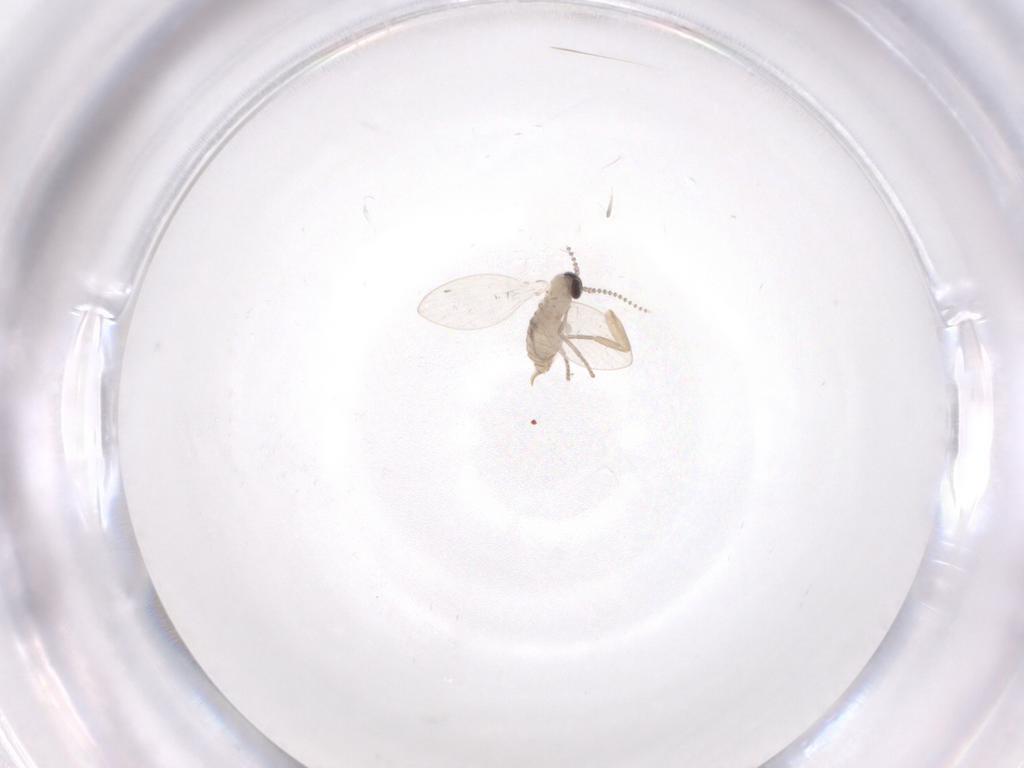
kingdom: Animalia
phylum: Arthropoda
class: Insecta
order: Diptera
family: Psychodidae
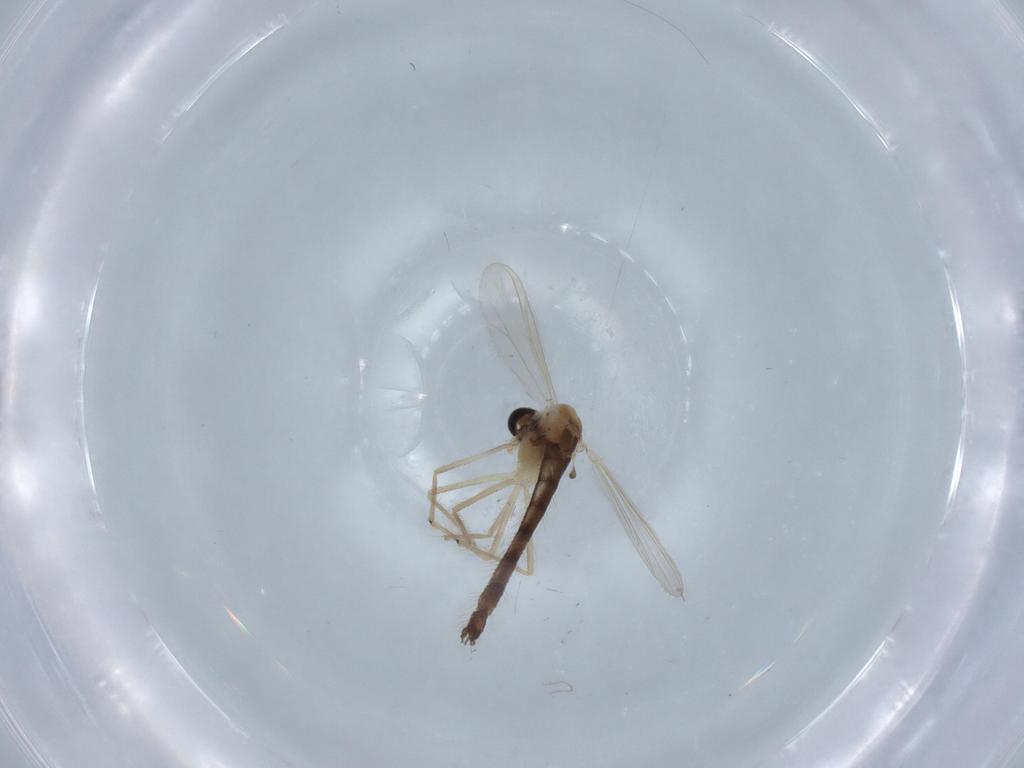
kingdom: Animalia
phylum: Arthropoda
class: Insecta
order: Diptera
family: Chironomidae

[Prompt]: Reproduce every line of text from the items above word for word, omitting the pictures.

[Solution to this exercise]:
kingdom: Animalia
phylum: Arthropoda
class: Insecta
order: Diptera
family: Psychodidae
kingdom: Animalia
phylum: Arthropoda
class: Insecta
order: Diptera
family: Chironomidae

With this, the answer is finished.